*** Begin section ***

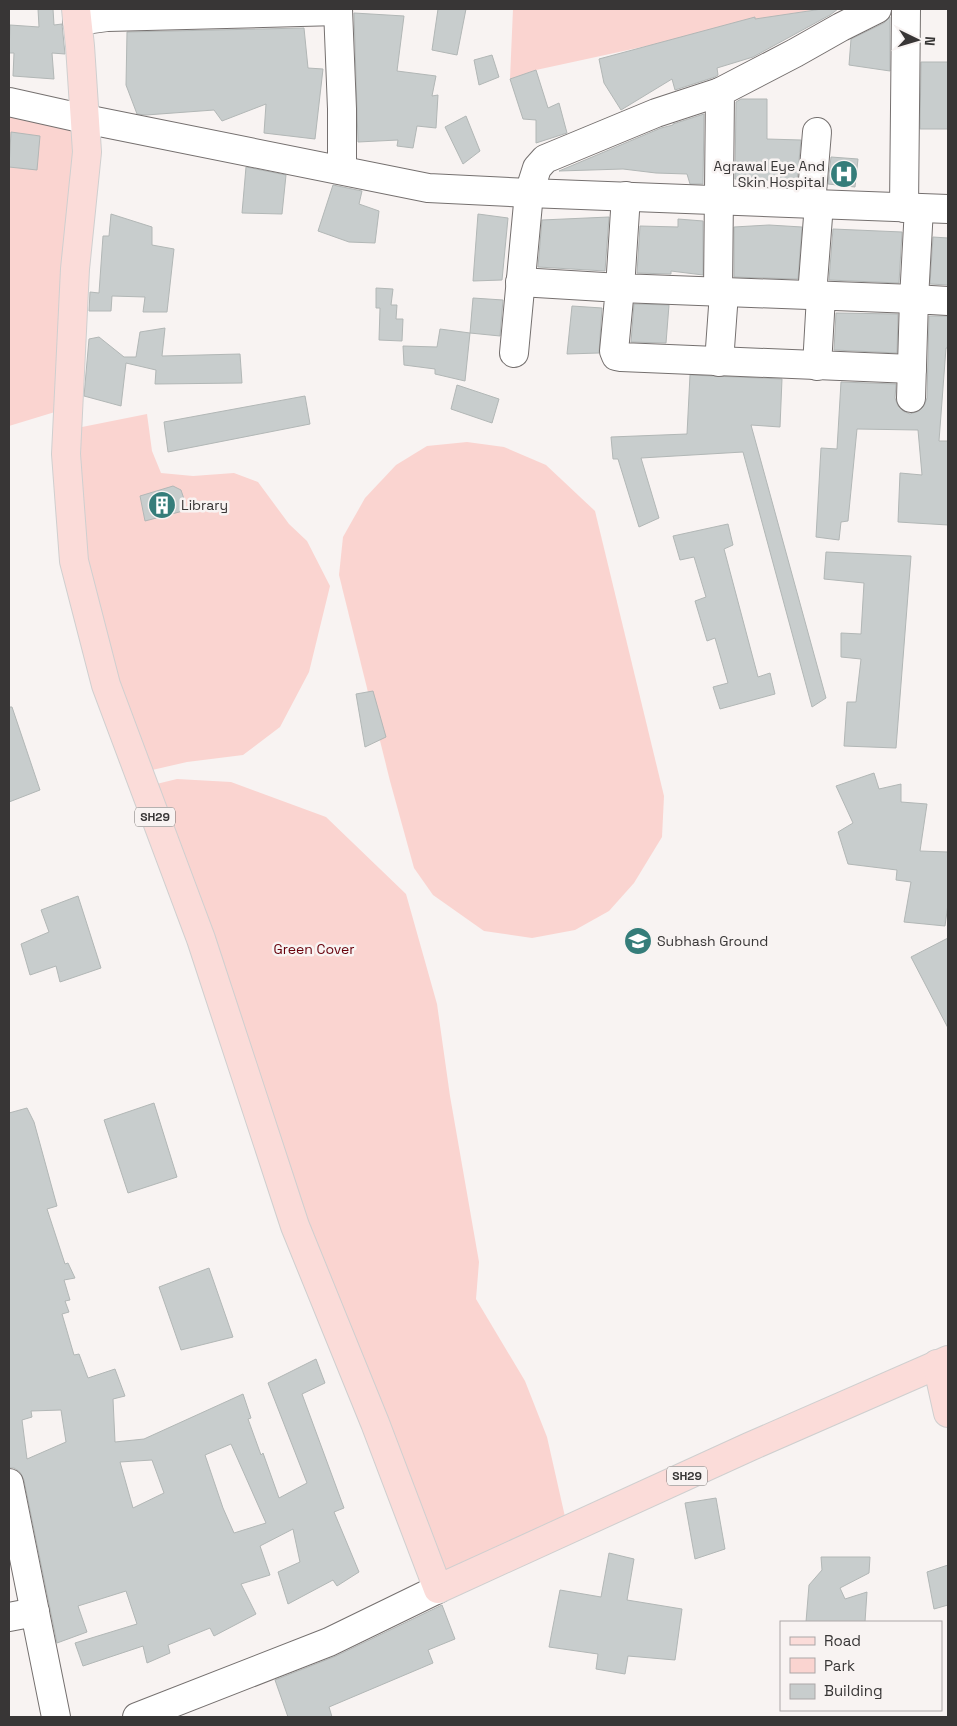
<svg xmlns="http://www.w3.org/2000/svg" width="957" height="1726" viewBox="0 0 957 1726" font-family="'Space Grotesk',sans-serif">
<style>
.green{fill:#fad4d0}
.building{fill:#c8cdcd;stroke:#b2b7b6;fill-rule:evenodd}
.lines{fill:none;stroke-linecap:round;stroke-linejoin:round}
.minor-casing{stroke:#75706f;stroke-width:30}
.major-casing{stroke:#cfcfcf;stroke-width:30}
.minor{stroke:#fff;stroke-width:28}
.major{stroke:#fbdcd9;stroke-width:28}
.labels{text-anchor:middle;stroke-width:5;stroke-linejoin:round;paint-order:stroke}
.shield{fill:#f8f3f2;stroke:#726f6e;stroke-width:1}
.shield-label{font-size:12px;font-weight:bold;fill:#383636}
.poi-label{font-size:14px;fill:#383636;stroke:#f8f3f2;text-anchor:start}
.park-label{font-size:14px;fill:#67000b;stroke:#f8f3f2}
</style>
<rect width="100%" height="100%" fill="#f8f3f2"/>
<g class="green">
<polygon points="513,9 812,9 812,10 536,70 510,79"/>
<polygon points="9,102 85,119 68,408 9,426"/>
<polygon points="147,414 152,451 161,473 193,476 234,473 258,482 289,524 307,541 330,586 309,672 280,727 243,755 187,762 139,773 106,685 67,430"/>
<polygon points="467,442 504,447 546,465 595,511 664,796 662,837 634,883 609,911 575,930 532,938 484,931 433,895 414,868 390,781 339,575 343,537 365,498 396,465 427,446"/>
<polygon points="177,779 231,782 326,817 406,894 437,1004 450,1096 479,1262 476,1299 525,1381 547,1437 568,1530 438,1589 144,787"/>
</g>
<g class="building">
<polygon points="38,9 53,9 54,25 62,24 65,54 52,53 54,79 13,76 14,53 9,53 10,25 39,27"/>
<polygon points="438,9 466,9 457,55 432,50"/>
<polygon points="822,9 838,9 830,15 753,57 717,68 718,75 715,77 675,90 672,79 621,110 604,83 599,59 755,17 755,19"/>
<polygon points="354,13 404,16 397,71 436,76 432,96 438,95 436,128 417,126 413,148 397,146 398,140 358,142"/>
<polygon points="890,17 890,71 849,65 851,39 884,23"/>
<polygon points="304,28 308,68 323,69 315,139 264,133 266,104 222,121 214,110 146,115 137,114 126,85 127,32"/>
<polygon points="492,55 499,77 479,85 474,60"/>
<polygon points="921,62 948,62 948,129 920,129"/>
<polygon points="536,70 548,108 559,103 567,133 536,143 536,120 523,119 510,79"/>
<polygon points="741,99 767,99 767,139 801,140 797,181 735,179 736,102"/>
<polygon points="704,114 703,184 690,184 687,174 656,173 623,169 559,171 661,128 673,125 673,124"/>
<polygon points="466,116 480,151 463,164 445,127"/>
<polygon points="11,132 40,136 37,170 9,167"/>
<polygon points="831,157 858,159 855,187 828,184"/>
<polygon points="246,167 286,175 282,214 242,213"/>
<polygon points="333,185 362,191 359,204 379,211 375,243 349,242 318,231"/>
<polygon points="111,214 152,227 152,245 174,249 167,312 143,312 145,297 112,296 111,311 89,311 90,292 99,293 103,236 109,236"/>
<polygon points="478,214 508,218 502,280 473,281"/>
<polygon points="609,217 605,271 538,267 542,220"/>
<polygon points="678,219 703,221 703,275 671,271 671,274 637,273 640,226 678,227"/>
<polygon points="769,225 802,227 798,279 734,277 734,227"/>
<polygon points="833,229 902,232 899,283 829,280"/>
<polygon points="933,237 948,238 948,285 930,284"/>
<polygon points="376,288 393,289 391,305 397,305 396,319 403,319 402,341 379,340 380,308 376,308"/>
<polygon points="473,298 503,300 500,336 470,333"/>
<polygon points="634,304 669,305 666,343 631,342"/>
<polygon points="572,306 602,308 599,353 567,354"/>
<polygon points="836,313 898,314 897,353 834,350"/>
<polygon points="929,316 948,316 948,348 946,348 939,441 948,441 948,525 898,522 900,473 922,475 918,430 857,429 848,521 841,522 839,540 816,537 821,448 837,449 841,382 896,384 895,398 898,406 903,411 910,414 919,411 924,406 927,398"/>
<polygon points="165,328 162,356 240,354 242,383 155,384 156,370 126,363 121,406 84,396 89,339 99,337 124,357 136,357 140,332"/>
<polygon points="440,329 470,333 465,381 435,374 435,369 404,365 403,346 437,347"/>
<polygon points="690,375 782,379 780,427 751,425 826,698 812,707 743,452 641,458 659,518 639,527 618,459 613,459 611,437 687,434"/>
<polygon points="457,385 499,399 492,423 451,409"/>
<polygon points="305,396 310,424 168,452 164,422"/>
<polygon points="173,486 181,490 184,499 183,511 145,521 140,496"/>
<polygon points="728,524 733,545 724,549 758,677 770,673 775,694 720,709 713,687 728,683 715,638 707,641 695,601 706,597 694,557 680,560 673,536"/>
<polygon points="826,552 911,556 896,748 844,746 847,702 856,702 861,659 841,657 841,633 861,634 864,583 824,579"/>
<polygon points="373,691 386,737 365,747 356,694"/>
<polygon points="9,707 12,707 40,790 9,802"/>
<polygon points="874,773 879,789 901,784 901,802 927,804 920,851 948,852 948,904 945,926 904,922 911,882 896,880 897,870 848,864 838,832 853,823 836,786"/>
<polygon points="78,896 101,968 60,982 56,966 30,975 21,944 49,932 41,910"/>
<polygon points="948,938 948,1028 911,957"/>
<polygon points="154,1103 177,1177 128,1193 104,1120"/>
<path d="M 27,1108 L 34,1122 L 57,1206 L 47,1209 L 65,1264 L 68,1263 L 75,1278 L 64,1280 L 70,1300 L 65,1301 L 69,1312 L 62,1314 L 74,1355 L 79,1354 L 88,1378 L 115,1369 L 125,1396 L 113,1399 L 115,1442 L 144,1439 L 243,1394 L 251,1418 L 248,1419 L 261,1455 L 263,1453 L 279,1498 L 307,1483 L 268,1383 L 316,1359 L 325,1383 L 302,1394 L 344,1508 L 334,1512 L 359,1572 L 337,1586 L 333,1580 L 288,1604 L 278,1572 L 300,1562 L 293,1529 L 260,1546 L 270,1575 L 241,1584 L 256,1614 L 214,1636 L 210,1628 L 168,1645 L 170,1653 L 147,1663 L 143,1646 L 83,1666 L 75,1643 L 137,1624 L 126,1591 L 78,1606 L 87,1632 L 57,1643 L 24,1480 L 20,1472 L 14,1468 L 9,1468 L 9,1113 ZM 61,1410 L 66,1442 L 27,1459 L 22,1420 L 32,1417 L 31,1411 ZM 231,1444 L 266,1523 L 234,1533 L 223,1508 L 205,1455 ZM 152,1460 L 164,1493 L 133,1508 L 120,1462 Z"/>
<polygon points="209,1268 233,1337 181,1350 159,1287"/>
<polygon points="716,1498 725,1549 695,1559 685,1503"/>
<polygon points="609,1553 634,1559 627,1600 682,1609 675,1660 628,1656 625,1674 596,1669 598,1654 549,1647 560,1590 601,1597"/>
<polygon points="821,1557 870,1557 869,1573 840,1588 845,1599 867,1592 865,1622 806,1622 809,1585 822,1570"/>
<polygon points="948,1565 948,1605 934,1609 927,1572"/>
<polygon points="442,1605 455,1639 428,1650 433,1663 329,1707 332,1717 288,1717 275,1680 336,1656"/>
</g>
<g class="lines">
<g class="minor-casing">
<g id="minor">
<polyline points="338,9 342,109 342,170"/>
<polyline points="77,21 107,17 338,11"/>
<polyline points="9,102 85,119 428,188 529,193 948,209"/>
<polyline points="626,196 620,288 914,299 919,208"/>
<polyline points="811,204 817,132"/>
<polyline points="904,208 906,9"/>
<polyline points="520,282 620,288 614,351 616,356 621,357 912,369"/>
<polyline points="718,292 720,92 795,53 841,27 877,9"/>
<polyline points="812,295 819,204"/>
<polyline points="514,353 529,193 537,168 545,159 656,113 720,92"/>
<polyline points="719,362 724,293"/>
<polyline points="817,366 821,296"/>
<polyline points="911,398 914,299 948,301"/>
<polyline points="9,1483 56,1717"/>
<polyline points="9,1617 35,1612"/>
<polyline points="137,1717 329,1642 438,1589"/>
</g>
</g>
<g class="major-casing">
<g id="major">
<polyline points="76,9 80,46 87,152 75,269 66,454 74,561 106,685 201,939 295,1226 375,1423 438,1589 749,1447 948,1360"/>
<polyline points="937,1364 948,1413"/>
</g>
</g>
<use href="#minor" class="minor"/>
<use href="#major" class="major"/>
</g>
<defs>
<g id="hospital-disc" transform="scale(1.4375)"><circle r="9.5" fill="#357d7a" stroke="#f8f3f2"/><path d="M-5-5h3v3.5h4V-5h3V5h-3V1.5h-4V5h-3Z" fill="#fff"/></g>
<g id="building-disc" transform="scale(1.4375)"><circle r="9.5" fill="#357d7a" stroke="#f8f3f2"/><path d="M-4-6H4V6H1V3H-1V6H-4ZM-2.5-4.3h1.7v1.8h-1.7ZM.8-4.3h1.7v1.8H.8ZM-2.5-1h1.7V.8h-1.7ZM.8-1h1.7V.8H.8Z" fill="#fff"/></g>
<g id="university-disc" transform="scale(1.4375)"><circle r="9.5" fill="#357d7a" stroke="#f8f3f2"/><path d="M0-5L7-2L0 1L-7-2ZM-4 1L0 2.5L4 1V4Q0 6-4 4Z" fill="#fff"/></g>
</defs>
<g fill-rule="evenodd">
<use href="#hospital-disc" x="844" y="174"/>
<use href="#building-disc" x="162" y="505"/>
<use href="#university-disc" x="638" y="941"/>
</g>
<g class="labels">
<g class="shield">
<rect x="135" y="807.5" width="40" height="19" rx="4"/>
<rect x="667" y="1466.5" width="40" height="19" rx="4"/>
</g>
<g class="shield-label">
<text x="155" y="821">SH29</text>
<text x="687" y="1480">SH29</text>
</g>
<g class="poi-label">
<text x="825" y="171" text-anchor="end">Agrawal Eye And<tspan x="825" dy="16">Skin Hospital</tspan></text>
<text x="181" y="510">Library</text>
<text x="657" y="946">Subhash Ground</text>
</g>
<g class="park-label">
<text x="314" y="954">Green Cover</text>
</g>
</g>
<rect width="957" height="1726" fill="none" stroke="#383636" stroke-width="20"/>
<rect x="780" y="1621" width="162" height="90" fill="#f8f3f2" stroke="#aba7a7"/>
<rect x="790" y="1637" width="25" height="8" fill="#fbdcd9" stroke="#aba7a7"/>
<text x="824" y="1646" font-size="15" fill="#383636">Road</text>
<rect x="790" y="1658" width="25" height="15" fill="#fad4d0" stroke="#aba7a7"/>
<text x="824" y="1671" font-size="15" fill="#383636">Park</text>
<rect x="790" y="1684" width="25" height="15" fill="#c8cdcd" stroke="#aba7a7"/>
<text x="824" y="1696" font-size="15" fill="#383636">Building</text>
<g transform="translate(917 40) rotate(95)" stroke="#f8f3f2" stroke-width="4" paint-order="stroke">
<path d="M0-4L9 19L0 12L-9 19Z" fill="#383636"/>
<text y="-8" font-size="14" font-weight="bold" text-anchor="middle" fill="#383636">N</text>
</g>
</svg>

*** End section ***

• _Task item_
Going through the data above, count each line that contains "lines" and give only that figure.

• _Task solution_
2